◆ Problem:
Beginning with the line that contains "right shoulder: (149, 49)", retype the entries below exactly, ending with the line that contains "left elbow: (124, 281)". Leave out any pictures.

_ _ _

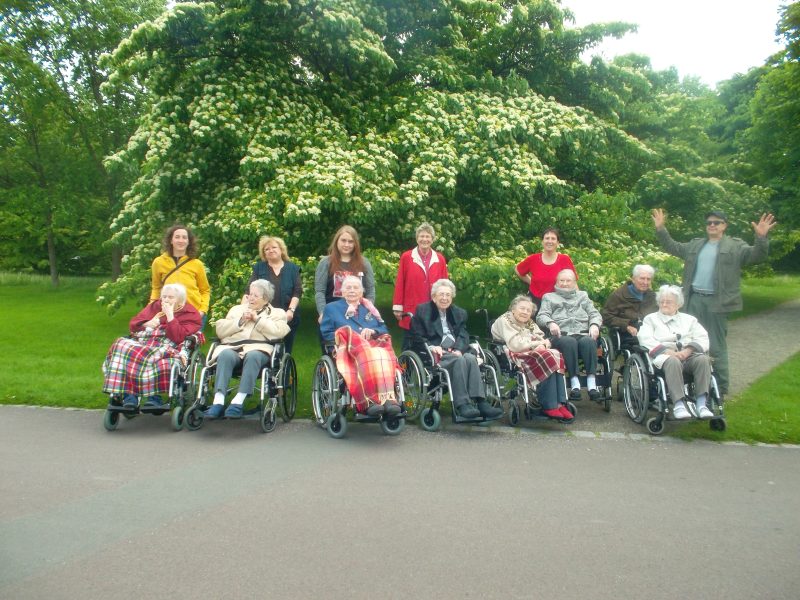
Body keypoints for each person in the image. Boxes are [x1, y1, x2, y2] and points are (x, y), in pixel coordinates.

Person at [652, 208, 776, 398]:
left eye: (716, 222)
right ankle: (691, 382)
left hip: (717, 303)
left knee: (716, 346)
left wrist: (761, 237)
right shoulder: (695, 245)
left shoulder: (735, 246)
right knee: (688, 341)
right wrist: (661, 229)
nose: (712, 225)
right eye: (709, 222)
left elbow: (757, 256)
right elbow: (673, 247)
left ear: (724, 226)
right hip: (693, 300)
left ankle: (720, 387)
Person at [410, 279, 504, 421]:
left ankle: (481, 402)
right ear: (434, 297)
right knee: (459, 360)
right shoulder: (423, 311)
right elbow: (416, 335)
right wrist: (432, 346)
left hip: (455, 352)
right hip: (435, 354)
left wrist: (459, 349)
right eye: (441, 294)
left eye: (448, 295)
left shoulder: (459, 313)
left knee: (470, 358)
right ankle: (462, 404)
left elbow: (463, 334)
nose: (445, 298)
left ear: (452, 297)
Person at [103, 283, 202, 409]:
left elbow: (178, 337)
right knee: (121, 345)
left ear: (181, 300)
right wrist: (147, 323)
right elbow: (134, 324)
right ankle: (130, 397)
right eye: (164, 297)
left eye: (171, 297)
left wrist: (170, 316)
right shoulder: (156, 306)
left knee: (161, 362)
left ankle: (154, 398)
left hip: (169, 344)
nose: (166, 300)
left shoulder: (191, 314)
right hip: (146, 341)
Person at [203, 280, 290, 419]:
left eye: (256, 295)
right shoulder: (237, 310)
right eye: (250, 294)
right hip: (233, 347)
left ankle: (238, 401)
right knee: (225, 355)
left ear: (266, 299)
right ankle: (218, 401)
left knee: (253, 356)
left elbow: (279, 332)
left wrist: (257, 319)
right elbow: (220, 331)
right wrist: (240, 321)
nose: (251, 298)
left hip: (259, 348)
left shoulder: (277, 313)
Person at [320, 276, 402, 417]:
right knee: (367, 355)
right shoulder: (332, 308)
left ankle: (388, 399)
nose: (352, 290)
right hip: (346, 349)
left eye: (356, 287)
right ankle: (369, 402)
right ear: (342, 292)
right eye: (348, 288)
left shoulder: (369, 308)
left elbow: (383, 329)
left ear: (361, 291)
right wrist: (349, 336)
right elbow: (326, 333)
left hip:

_ _ _

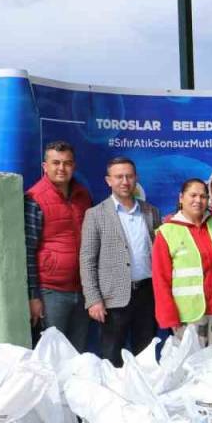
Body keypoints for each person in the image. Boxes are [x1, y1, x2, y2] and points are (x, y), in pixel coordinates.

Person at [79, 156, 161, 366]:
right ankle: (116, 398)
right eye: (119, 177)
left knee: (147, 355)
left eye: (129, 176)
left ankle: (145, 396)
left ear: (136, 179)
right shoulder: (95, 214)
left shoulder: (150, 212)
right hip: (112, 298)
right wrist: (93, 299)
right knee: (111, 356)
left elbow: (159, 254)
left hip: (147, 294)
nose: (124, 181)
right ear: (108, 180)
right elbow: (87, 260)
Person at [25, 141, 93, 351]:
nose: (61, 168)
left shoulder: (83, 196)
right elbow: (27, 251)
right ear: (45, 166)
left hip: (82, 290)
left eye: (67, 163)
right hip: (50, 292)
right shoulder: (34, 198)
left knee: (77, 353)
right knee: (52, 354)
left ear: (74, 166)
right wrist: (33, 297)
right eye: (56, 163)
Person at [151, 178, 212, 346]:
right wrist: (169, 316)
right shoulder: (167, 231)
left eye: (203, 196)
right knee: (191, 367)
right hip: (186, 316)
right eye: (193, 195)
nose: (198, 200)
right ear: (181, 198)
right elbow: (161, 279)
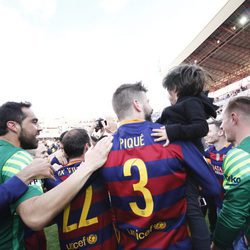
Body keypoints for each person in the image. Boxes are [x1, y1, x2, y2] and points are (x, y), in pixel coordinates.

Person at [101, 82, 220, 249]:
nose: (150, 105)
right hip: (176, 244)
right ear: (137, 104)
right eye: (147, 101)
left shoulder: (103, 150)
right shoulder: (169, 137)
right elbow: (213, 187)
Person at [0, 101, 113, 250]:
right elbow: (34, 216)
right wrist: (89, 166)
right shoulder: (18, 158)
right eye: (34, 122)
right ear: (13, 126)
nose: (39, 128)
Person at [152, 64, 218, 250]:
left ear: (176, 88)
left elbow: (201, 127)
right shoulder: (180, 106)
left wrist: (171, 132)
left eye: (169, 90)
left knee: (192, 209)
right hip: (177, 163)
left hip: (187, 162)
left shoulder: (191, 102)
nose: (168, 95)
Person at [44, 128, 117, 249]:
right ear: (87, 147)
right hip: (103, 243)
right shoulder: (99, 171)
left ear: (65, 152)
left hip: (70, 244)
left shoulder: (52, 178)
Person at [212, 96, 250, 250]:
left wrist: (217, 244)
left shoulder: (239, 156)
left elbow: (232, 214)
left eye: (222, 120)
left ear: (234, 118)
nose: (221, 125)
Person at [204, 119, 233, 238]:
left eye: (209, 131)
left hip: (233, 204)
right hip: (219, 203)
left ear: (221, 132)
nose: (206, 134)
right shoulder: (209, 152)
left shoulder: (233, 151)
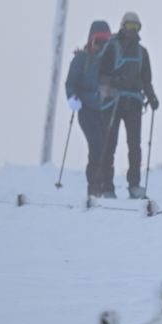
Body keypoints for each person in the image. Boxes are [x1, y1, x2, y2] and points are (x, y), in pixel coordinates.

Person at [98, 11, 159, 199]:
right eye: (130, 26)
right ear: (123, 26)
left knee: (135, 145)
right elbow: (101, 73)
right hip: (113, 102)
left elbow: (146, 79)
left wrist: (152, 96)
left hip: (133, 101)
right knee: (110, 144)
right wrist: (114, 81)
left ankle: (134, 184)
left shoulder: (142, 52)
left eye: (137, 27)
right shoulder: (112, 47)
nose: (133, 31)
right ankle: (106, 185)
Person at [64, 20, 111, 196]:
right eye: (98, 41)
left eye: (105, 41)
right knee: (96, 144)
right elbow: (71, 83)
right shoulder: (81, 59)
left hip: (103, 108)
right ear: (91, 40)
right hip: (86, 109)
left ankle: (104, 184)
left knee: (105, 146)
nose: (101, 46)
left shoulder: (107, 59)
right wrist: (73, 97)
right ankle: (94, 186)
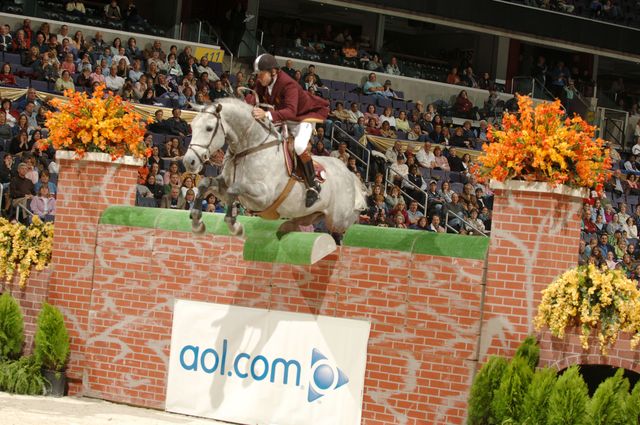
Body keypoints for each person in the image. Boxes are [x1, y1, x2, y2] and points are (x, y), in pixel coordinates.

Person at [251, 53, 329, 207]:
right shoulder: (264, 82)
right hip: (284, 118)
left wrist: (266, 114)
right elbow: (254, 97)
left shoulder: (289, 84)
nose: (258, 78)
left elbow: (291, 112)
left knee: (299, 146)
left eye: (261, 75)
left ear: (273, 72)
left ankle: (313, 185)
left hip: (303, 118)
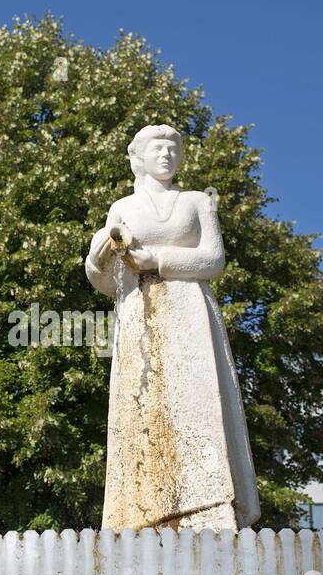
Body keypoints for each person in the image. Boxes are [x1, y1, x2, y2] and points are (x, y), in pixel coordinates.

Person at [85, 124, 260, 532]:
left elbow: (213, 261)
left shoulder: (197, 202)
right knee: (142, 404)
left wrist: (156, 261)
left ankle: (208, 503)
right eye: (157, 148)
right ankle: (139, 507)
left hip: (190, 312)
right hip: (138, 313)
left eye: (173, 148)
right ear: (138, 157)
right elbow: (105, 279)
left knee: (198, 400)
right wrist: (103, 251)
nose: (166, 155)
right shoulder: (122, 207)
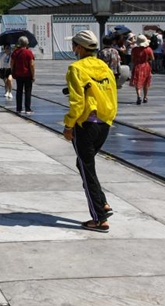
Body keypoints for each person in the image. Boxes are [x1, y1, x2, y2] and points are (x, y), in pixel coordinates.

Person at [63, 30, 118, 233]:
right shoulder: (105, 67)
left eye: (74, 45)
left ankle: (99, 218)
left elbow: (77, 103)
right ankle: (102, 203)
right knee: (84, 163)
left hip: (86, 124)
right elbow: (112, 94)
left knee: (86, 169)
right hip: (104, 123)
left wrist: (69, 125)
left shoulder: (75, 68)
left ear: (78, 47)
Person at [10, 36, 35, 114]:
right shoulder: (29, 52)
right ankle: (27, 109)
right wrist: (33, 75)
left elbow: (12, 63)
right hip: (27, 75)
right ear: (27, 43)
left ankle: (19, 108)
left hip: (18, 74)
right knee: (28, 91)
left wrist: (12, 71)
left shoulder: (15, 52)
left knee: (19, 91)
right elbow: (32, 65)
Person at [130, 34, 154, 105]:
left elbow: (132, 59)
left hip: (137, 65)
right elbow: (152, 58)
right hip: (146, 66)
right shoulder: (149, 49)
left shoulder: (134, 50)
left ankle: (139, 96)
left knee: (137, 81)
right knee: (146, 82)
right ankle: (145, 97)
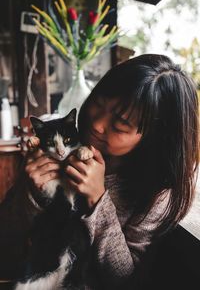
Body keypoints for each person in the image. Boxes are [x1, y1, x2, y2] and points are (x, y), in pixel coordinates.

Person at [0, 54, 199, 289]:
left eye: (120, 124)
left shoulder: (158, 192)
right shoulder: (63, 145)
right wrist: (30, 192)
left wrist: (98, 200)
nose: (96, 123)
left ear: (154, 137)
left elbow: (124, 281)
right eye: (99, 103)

_ _ _

◆ Solution for this exercise:
right shoulder: (149, 49)
left shoulder: (134, 50)
left ankle: (139, 96)
left knee: (137, 81)
right knee: (146, 82)
right ankle: (145, 97)
Body keypoints for each person in the image. Boxes are [x1, y1, x2, y2] and points are (x, y), in pixel coordinates.

Person at [0, 54, 199, 289]:
left eye: (120, 124)
left shoulder: (158, 192)
right shoulder: (63, 145)
right wrist: (30, 192)
left wrist: (98, 200)
nose: (96, 123)
left ear: (154, 137)
left elbow: (124, 281)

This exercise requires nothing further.